The magnitude 7.7 earthquake on July 17, 2017 in the Komandorskie Islands is the largest of its kind recorded in the region. Due to the region’s remoteness, there is no comprehensive oral or written history describing past seismicity in the area. Moreover, Russian researchers have postulated that earthquakes with sources longer than 150 km are highly improbable in the Komandorskie region. Based on aftershock locations, Monday’s earthquake ruptured at least 300 km. Therefore, this earthquake presents a unique opportunity to study the northwest corner of the Pacific-North American tectonic interactions.
The northwest corner of the Pacific is one of the most tectonically complex areas of the circum-Pacific. Along the westernmost portion of the Aleutian arc, the plate boundary between the North American and Pacific plates changes from oblique subduction to strike-slip motion. This results in diminishment of volcanism and perhaps absence of subduction altogether. The seismicity is predominantly shallow and forms narrow zones delineating crustal blocks. These crustal blocks move west along the large-scale strike-slip fracture zones and eventually collide with the Kamchatka margin. The fault pattern onshore and offshore in the junction area supports this model of collision. South of the Kamchatka-Aleutian junction, the distribution of earthquakes changes and is similar to other subduction zones, with intermediate and deep earthquakes.
The M7.7 earthquake occurred on a strike-slip fault associated with the Bering fracture zone. Based on the early aftershocks (first 24 hours), the rupture propagated bi-laterally northwest towards Kamchatka and southeast towards Attu, crossing the international border between Russia and the United States. The southeast end of the fault rupture is near the northwestern end of the M8.7 1965 Near Islands earthquake. The 1965 earthquake, however, was on a convergent boundary between the subducting Pacific and overriding North American plates.

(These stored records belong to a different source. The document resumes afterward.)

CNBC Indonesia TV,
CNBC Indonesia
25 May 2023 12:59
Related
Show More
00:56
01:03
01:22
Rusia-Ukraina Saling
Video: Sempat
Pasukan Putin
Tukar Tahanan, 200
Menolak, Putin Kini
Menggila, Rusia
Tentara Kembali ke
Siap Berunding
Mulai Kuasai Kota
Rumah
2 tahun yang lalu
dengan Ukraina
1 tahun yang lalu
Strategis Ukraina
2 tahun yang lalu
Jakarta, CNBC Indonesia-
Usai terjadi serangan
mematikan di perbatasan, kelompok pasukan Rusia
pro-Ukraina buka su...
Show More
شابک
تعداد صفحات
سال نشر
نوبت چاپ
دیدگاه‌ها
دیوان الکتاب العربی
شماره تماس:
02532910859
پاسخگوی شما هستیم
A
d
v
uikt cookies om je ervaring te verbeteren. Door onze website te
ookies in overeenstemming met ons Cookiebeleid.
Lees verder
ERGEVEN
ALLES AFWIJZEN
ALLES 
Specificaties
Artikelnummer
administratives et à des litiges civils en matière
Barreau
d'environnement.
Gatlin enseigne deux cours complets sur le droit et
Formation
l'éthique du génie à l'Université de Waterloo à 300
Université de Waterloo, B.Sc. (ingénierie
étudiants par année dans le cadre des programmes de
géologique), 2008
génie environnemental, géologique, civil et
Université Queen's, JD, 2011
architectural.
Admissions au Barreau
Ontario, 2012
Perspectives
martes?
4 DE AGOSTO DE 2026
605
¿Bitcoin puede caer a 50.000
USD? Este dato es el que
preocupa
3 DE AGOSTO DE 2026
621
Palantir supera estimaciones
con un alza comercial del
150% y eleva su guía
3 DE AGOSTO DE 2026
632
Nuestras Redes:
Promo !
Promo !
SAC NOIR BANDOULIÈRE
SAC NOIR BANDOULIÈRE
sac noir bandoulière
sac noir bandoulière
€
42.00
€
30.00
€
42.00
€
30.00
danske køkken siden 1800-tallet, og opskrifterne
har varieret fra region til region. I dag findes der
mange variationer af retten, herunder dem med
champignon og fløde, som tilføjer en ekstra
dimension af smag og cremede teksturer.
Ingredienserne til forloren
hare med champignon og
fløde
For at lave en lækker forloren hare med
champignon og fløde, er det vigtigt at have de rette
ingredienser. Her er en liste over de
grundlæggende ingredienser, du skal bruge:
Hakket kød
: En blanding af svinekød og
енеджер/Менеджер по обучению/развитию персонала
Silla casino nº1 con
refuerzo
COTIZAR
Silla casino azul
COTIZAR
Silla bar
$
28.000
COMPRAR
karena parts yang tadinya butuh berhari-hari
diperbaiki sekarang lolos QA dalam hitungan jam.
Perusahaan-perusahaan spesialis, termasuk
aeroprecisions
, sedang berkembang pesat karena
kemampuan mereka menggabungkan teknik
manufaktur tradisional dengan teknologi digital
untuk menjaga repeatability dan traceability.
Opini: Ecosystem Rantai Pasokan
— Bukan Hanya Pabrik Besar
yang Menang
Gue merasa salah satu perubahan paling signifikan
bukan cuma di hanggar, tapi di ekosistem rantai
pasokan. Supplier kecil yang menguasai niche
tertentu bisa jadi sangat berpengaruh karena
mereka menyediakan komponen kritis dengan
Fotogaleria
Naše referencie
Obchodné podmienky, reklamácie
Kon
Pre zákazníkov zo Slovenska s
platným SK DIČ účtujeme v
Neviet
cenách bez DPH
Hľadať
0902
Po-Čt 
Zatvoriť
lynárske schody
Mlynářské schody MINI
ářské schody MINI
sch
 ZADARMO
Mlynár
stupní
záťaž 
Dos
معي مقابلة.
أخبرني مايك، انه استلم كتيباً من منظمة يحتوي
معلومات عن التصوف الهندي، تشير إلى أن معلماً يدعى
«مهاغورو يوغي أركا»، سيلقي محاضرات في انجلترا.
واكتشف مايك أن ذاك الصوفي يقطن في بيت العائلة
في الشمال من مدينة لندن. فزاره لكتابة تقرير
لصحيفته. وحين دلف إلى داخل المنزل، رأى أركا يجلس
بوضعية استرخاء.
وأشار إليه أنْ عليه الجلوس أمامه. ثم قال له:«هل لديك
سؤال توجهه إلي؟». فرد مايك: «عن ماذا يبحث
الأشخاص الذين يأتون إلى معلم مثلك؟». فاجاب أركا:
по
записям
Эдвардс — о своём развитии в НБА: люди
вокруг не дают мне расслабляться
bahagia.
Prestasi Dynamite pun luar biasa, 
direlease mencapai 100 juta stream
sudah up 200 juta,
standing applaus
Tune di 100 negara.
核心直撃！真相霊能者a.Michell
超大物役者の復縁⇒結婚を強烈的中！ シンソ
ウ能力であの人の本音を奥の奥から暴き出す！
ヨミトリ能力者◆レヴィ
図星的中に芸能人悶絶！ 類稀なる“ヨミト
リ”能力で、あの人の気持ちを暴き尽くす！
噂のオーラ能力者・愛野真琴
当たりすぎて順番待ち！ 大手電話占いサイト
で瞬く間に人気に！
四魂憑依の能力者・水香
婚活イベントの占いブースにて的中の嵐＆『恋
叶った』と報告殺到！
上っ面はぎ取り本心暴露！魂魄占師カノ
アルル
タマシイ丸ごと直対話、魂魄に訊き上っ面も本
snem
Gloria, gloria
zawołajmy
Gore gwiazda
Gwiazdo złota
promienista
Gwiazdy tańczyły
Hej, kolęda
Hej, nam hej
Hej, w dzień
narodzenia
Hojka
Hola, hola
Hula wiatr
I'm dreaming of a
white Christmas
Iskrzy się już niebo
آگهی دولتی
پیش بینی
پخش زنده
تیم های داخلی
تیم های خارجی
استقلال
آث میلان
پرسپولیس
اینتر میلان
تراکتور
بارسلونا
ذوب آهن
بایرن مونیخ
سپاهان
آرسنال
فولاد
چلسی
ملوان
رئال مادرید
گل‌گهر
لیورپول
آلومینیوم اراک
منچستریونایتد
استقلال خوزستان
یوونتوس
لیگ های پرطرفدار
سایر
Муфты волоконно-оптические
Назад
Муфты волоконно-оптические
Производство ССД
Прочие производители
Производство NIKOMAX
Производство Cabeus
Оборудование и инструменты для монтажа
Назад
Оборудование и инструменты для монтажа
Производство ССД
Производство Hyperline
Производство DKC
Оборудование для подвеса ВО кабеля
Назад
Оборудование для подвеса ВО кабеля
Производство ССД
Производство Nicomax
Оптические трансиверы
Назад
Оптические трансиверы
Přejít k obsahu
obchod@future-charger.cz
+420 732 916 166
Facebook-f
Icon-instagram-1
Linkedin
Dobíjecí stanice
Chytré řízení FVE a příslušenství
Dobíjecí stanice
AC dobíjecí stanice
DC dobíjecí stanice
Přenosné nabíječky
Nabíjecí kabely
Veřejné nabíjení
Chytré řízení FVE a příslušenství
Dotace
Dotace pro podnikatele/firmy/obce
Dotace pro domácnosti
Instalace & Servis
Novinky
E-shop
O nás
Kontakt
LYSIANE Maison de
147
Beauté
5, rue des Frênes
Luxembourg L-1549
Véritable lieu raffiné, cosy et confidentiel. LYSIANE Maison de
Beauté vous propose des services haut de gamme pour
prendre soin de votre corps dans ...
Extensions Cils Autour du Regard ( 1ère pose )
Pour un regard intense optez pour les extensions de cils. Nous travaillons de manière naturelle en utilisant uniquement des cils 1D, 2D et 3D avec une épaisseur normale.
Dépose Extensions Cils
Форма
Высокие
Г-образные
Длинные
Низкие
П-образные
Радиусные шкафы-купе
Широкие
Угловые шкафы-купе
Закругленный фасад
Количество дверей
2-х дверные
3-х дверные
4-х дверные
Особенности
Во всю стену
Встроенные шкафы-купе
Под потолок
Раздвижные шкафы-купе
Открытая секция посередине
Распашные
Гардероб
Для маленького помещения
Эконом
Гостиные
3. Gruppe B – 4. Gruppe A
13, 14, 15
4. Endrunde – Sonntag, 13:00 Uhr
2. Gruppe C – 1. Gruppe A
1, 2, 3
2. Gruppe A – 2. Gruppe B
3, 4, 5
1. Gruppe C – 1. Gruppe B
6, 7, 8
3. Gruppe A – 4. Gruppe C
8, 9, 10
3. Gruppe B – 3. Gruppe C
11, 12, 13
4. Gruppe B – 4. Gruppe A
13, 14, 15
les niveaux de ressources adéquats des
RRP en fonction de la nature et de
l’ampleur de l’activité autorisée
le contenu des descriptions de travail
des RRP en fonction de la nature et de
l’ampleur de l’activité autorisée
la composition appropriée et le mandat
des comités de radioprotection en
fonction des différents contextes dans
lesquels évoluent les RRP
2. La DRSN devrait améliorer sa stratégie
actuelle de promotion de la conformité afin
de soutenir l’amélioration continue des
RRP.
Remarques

The July 17 earthquake did not produce notable tsunami waves because it did not create significant vertical motions of the sea floor. The event was felt strongly on Shemya Island in the United States and in Nikol'skoye village in Russia. Aftershocks are expected to continue for at least weeks and most likely months. Due to remotness of the region, only aftershocks with magnitudes 4 and greater can be reliably detected.